La Cappella della Presentazione della Vergine

Si trova all'estremità sinistra del transetto. Fu costruita nel 1589 a spese del vescovo Angelo Cesi, e decorata su disegno di Martino Longhi il Vecchio nel 1591 con marmi policromi e due colonne in marmo verde antico all'altare. Nel 1592 furono collocate nelle apposite nicchie le statue di "San Pietro" e "San Paolo", opera di Giovanni Antonio Paracca e nel 1603 fu consegnata la pala d'altare, raffigurante la "Presentazione di Maria al Tempio" di Federico Barocci. Dopo i lavori di modifica, fu completamente rifatta la decorazione affrescata, con "Storie di Anna, Elcana e Samuele" sulla volta, ad opera di Alessandro Salucci.

La Cappella di San Filippo Neri

Si trova a sinistra del presbiterio e fu progettata e costruita sotto la direzione di Onorio Longhi, (1600-1604), e fu composta di due preziosissimi ambienti; il primo ottagonale e il secondo circolare, che furono interamente rivestiti di marmi pregiati, pietre dure e madreperla, ciò nonostante S. Filippo avesse deciso di far costruire un edificio ecclesiastico semplice e senza decorazioni ecclatanti, seguendo le regole del Consiglio Tridentino. Fu costruita a spese di Neri Del Nero, parente del santo.

 

La Cappella di San Carlo Borromeo

Si trova a destra del presbiterio. L'idea di una cappella dedicata a san Carlo Borromeo si discuteva fin dal 1604, con l'appoggio del cardinale Federico Borromeo, ma fu possibile realizzare il progetto solo a partire dal 1663, con il patrocinio del marchese Orazio Spada. Il progetto di Camillo Arcucci prevedeva tre ambienti successivi, sontuosamente ornati, e fu completato nel 1679. Il primo ambiente, un vestibolo ottagonale, ospita le lapidi in marmo nero, collocate nel 1733, che celebrano i componenti della famiglia committente. L'ambiente centrale, a pianta ellittica e coperto a volta, fu realizzato da Giuseppe Brusati Arcucci, nipote del primo progettista, con l'aiuto di Carlo Rainaldi. e presenta quattro nicchie inquadrate da colonne alveolate che avrebbero dovuto ospitare delle statue.
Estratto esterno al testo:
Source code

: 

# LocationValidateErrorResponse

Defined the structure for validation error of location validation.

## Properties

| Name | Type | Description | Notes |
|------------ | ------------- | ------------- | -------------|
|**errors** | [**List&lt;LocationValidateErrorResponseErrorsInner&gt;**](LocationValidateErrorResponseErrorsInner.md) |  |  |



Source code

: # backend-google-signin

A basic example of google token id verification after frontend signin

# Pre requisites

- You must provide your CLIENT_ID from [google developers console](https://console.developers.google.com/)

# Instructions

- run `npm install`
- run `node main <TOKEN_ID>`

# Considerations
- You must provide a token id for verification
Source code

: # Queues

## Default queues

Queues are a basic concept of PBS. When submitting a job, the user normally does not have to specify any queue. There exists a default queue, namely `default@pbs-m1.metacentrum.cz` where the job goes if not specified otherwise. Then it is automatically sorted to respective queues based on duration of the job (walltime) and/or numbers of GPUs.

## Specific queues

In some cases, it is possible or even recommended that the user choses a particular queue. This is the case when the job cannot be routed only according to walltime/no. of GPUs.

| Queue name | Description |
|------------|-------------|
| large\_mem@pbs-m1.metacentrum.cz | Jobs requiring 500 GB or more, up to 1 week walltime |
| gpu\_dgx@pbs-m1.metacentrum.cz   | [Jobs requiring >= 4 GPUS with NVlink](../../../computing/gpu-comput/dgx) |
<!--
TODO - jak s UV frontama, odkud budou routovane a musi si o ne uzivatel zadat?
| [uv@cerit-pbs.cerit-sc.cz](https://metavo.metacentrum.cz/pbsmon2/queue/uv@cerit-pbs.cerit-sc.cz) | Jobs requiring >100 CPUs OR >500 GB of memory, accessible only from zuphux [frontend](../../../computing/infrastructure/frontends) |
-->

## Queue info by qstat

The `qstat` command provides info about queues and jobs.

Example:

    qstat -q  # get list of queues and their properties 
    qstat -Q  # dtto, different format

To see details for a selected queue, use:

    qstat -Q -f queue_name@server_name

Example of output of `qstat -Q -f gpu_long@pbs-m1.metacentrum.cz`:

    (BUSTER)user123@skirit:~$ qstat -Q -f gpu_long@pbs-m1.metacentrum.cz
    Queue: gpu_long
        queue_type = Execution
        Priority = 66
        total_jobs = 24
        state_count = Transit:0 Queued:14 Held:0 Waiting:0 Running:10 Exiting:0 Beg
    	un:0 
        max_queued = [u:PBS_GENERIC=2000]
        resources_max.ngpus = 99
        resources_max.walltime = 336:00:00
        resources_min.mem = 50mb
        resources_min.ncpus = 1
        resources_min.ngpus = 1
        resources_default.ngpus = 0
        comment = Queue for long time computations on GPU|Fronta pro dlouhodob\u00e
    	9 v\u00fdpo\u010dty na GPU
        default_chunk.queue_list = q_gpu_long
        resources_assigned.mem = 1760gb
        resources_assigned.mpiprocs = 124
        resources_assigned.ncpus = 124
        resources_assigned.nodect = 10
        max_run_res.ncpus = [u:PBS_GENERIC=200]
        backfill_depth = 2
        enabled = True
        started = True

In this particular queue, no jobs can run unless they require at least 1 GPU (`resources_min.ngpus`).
La decorazione, (Gloria con il motto di San Carlo, Humilitas, del 1667, "Angeli" e quattro medaglioni con l'"Attentato a san Carlo", i "Santi Carlo, Filippo Neri e Felice da Cantalice", la "Comune preghiera di san Carlo e di san Filippo" e l'"Incontro di san Carlo e di san Filippo") si deve a Giovan Francesco De Rossi. Sul pavimento è raffigurato lo stemma della famiglia Spada. Alle pareti dipinti di Luigi Scaramuccia del 1673 (l'"Elemosina di san Carlo" e "San Carlo fra gli appestati"). L'ultimo ambiente ospita l'altare con pala di Carlo Maratti (la "Madonna e il Bambino Gesù fra i santi Carlo Borromeo e Ignazio di Loyola", del 1672-1679). L'affresco sulla volta, con lo "Spirito Santo", inserito in una precedente cornice mistilinea, fu realizzato da autore ignoto nel 1729.
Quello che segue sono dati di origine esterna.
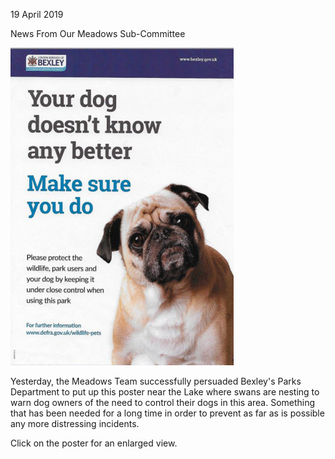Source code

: 19 April 2019

News From Our Meadows Sub-Committee

[](http://www.northcrayresidents.org.uk/posters/poster270.pdf)

![Image](images/nm0748_1.gif)

Yesterday, the Meadows Team successfully persuaded Bexley's Parks Department to put up this poster near the Lake where swans are nesting to warn dog owners of the need to control their dogs in this area. Something that has been needed for a long time in order to prevent as far as is possible any more distressing incidents.

Click on the poster for an enlarged view.
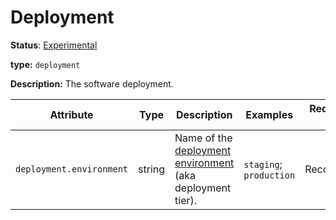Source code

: # Deployment

**Status**: [Experimental](../../document-status.md)

**type:** `deployment`

**Description:** The software deployment.

<!-- semconv deployment -->
| Attribute  | Type | Description  | Examples  | Requirement Level |
|---|---|---|---|---|
| `deployment.environment` | string | Name of the [deployment environment](https://en.wikipedia.org/wiki/Deployment_environment) (aka deployment tier). | `staging`; `production` | Recommended |
<!-- endsemconv -->

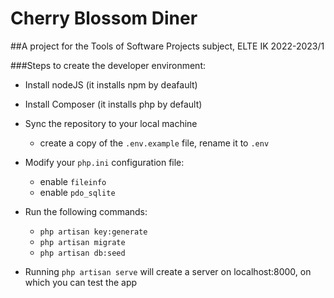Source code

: # Cherry Blossom Diner
##A project for the Tools of Software Projects subject, ELTE IK 2022-2023/1

###Steps to create the developer environment:

- Install nodeJS (it installs npm by deafault)
- Install Composer (it installs php by default)
- Sync the repository to your local machine
   * create a copy of the `.env.example` file, rename it to `.env`
- Modify your `php.ini` configuration file: 
   * enable `fileinfo`
   * enable `pdo_sqlite`
- Run the following commands:
   * `php artisan key:generate`
   * `php artisan migrate`
   * `php artisan db:seed`
  
  
- Running `php artisan serve` will create a server on localhost:8000, on which you can test the app
  
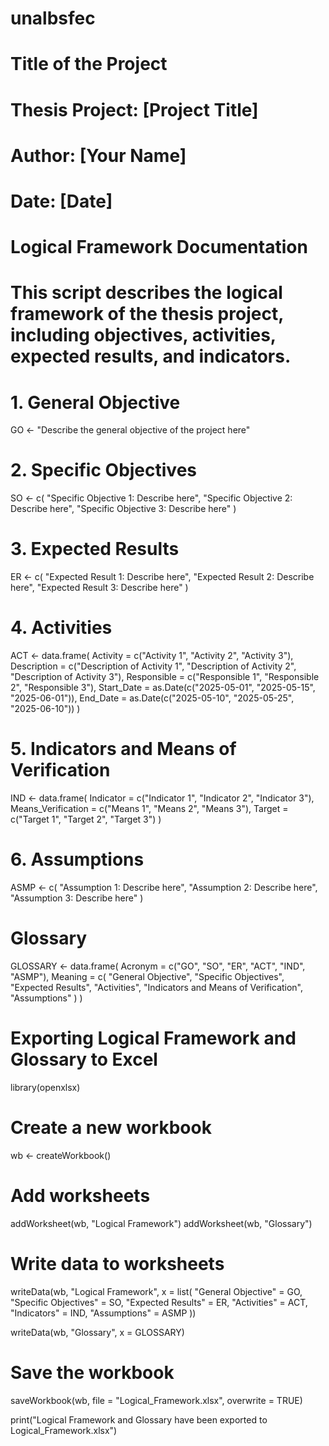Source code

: # unalbsfec
# Title of the Project
# Thesis Project: [Project Title]
# Author: [Your Name]
# Date: [Date]

# Logical Framework Documentation
# This script describes the logical framework of the thesis project, including objectives, activities, expected results, and indicators.

# 1. General Objective
GO <- "Describe the general objective of the project here"

# 2. Specific Objectives
SO <- c(
  "Specific Objective 1: Describe here",
  "Specific Objective 2: Describe here",
  "Specific Objective 3: Describe here"
)

# 3. Expected Results
ER <- c(
  "Expected Result 1: Describe here",
  "Expected Result 2: Describe here",
  "Expected Result 3: Describe here"
)

# 4. Activities
ACT <- data.frame(
  Activity = c("Activity 1", "Activity 2", "Activity 3"),
  Description = c("Description of Activity 1", 
                  "Description of Activity 2", 
                  "Description of Activity 3"),
  Responsible = c("Responsible 1", "Responsible 2", "Responsible 3"),
  Start_Date = as.Date(c("2025-05-01", "2025-05-15", "2025-06-01")),
  End_Date = as.Date(c("2025-05-10", "2025-05-25", "2025-06-10"))
)

# 5. Indicators and Means of Verification
IND <- data.frame(
  Indicator = c("Indicator 1", "Indicator 2", "Indicator 3"),
  Means_Verification = c("Means 1", "Means 2", "Means 3"),
  Target = c("Target 1", "Target 2", "Target 3")
)

# 6. Assumptions
ASMP <- c(
  "Assumption 1: Describe here",
  "Assumption 2: Describe here",
  "Assumption 3: Describe here"
)

# Glossary
GLOSSARY <- data.frame(
  Acronym = c("GO", "SO", "ER", "ACT", "IND", "ASMP"),
  Meaning = c(
    "General Objective",
    "Specific Objectives",
    "Expected Results",
    "Activities",
    "Indicators and Means of Verification",
    "Assumptions"
  )
)

# Exporting Logical Framework and Glossary to Excel
library(openxlsx)

# Create a new workbook
wb <- createWorkbook()

# Add worksheets
addWorksheet(wb, "Logical Framework")
addWorksheet(wb, "Glossary")

# Write data to worksheets
writeData(wb, "Logical Framework", x = list(
  "General Objective" = GO,
  "Specific Objectives" = SO,
  "Expected Results" = ER,
  "Activities" = ACT,
  "Indicators" = IND,
  "Assumptions" = ASMP
))

writeData(wb, "Glossary", x = GLOSSARY)

# Save the workbook
saveWorkbook(wb, file = "Logical_Framework.xlsx", overwrite = TRUE)

print("Logical Framework and Glossary have been exported to Logical_Framework.xlsx")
La Cupola e volta con il lanternino

La cupola e la volta con il lanternino al di sopra dell'altare furono opera di Pietro da Cortona (1650). La volta, la cupola con i peducci e l'abside, lasciati inizialmente solo imbiancati per volere dello stesso san Filippo Neri, furono successivamente affrescati da Pietro da Cortona tra il 1647 e il 1666. Sulla cupola si trova il "Trionfo della Trinità" ("Dio Padre e Cristo" sulla cupola, e lo "Spirito Santo" nel lanternino). Sui pennacchi della cupola sono affrescati i profeti biblici Geremia, Ezechiele, Isaia e Daniele Sulla volta l'affresco raffigura la "Madonna e san Filippo Neri" e si riferisce al celebre episodio della visione avuta dal santo nel 1576 nel corso della costruzione della chiesa: a san Filippo apparve la Madonna che sorreggeva una trave pericolante sopra la cappella nella quale erano conservati durante i lavori il Santissimo Sacramento e l'immagine miracolosa della "Madonna Vallicelliana".

 

Non considerando tutti gli altri affreschi, i più grandi tesori di questa chiesa sono le tele (1607-08) di Pietro Paolo Rubens: sull’Altare Maggiore la pala”Vergine, il Bambino e Angeli” da una parte,”S. Gregorio il Grande”, rappresentato come il fondatore originario della chiesa, dall’altra parte. Gli altri sono “relique di martiri romani” che furono portati in questa chiesa e depositati sotto l’Altare Maggiore (1599). Sotto l’ovale della Madonna di Ruben fu conservata la Madonna della Vallicella, protagonista di due miracoli.